E-commerce then saw a small drop of 1% in quarterly sales volume in Q3, down to $210 billion. Given that in-store retail gradually reopened beginning in May, this incremental decrease means that many customers maintained their online shopping habits from the height of the lockdown. As a result, e-commerce sales volume is hovering around a 15% share of total retail sales ahead of a holiday shopping season that is bound to be unique in the current environment.
Meanwhile, Q3 2020 showed a significant comeback for brick-and-mortar stores, which recorded an all-time high of $1.26 trillion in total sales volume — a growth of 14.5% compared to Q2. This comes after the industry was near a plateau between 2010 and 2019 — with quarterly changes between -1.1% and +3% — and a difficult Q2 2020, in which sales dropped below the $1.1 trillion mark for the first time in four years. Multiple factors, including stimulus checks and spillover sales after restrictions eased, could have contributed to this spike.
While some types of retailers — such as grocery stores or building material suppliers — saw virtually no change in quarterly sales volume between Q1, Q2 and Q3 2020, some categories of in-store retailers contributed more to the uptick in sales in Q3. For example, sales in car dealerships dipped from $266 billion in Q1 to $257 billion in Q2, only to jump 21% in Q3 to $310 billion.

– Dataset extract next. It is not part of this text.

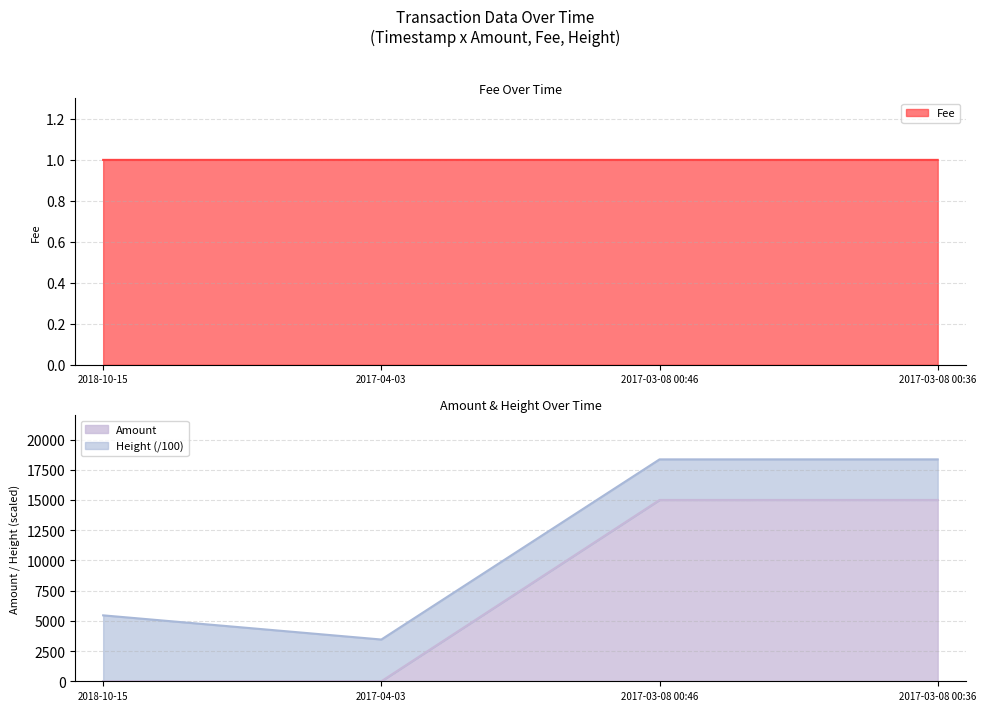

At how many categories does at least one series exceed 14050?

2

This means that sales volume for car dealerships represented more than 21% of total retail sales in Q3.
Furniture and electronics stores saw a similarily strong rebound — after falling by 29% in Q2, sales rebounded by 50% in Q3. Clothing and accessory retailers saw 95% more sales in Q3 than in the previous quarter, reaching $55 billion — just shy of Q1’s $56 billion in sales.

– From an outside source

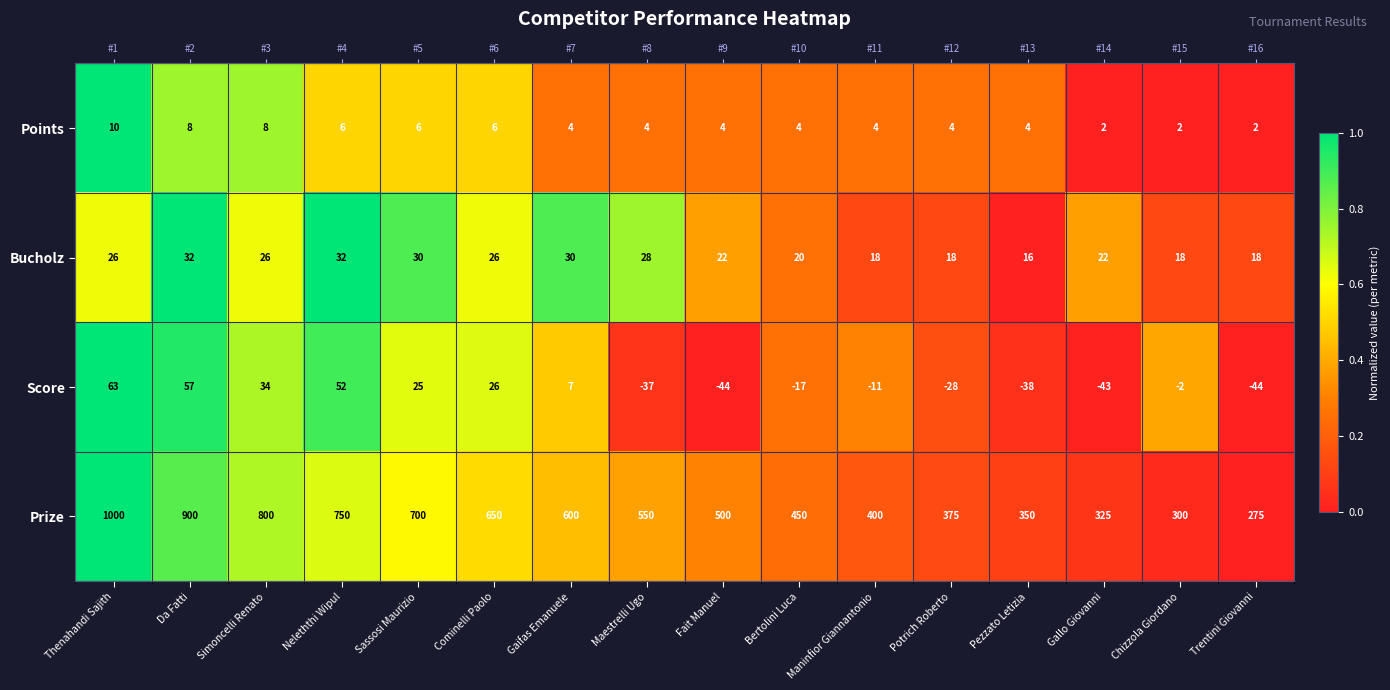

Which has a higher value, Da Fatti or Potrich Roberto?

Da Fatti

This rebound of brick-and-mortar retail makes the online retail’s solid Q3 even more remarkable. With surging in-store shopping numbers and solid online sales, overall retail sales volume reached $1.47 trillion, beating the previous record of $1.38 trillion from Q4 last year.
With the exception of 2015, total retail sales were stronger in Q4 than in Q3 in every year since 2010. However, with rapidly changing conditions, retail — both in-store and online — may be tested further during the 2020 holiday season.
The increasing importance of e-commerce is also evident in the number of couriers and messengers recorded throughout 2020. Unemployment has been one of the major talking points since the beginning of the pandemic as work-from-home orders and economic challenges brought along a considerable number of unemployment claims. However, the number of couriers in the U.S. has been growing month-over-month since March, reaching almost 947,000 in October. Moreover, with the increased demand for online sales logistics, the number of employees in this field was growing even when unemployment was above the 10% mark between April and July.
This uptick is also part of a larger trend: Retailers rushed to provide curbside pick-up or home delivery during the lockdown and are now continuing to develop e-commerce infrastructure to account for new shopping habits. For example, Amazon recently broke ground on two fulfillment centers in Kansas totaling 2 million square feet, in addition to increasing its footprint in New York City. The company also hired 175,000 new employees during the pandemic, of which it expected to retain 125,000 as long-term employees to help address the growth in online sales.
The upcoming holiday shopping season will likely test the lessons imparted on retailers during the lockdown. However, a strong third quarter for retail — both online and in-store — points toward a Q4 that could allow room for growth for both types of retailers.
Estimates on total retail sales volume and e-commerce sales volume were provided by the U.S. Census Bureau. Sales volume for non e-commerce (brick-and-mortar/in-store retail) sales volume was obtained by subtracting e-commerce sales volume from total retail sales. All quarterly sale estimates are seasonally adjusted.
Monthly employment for couriers and messengers was provided by the U.S. Bureau of Labor Statistics.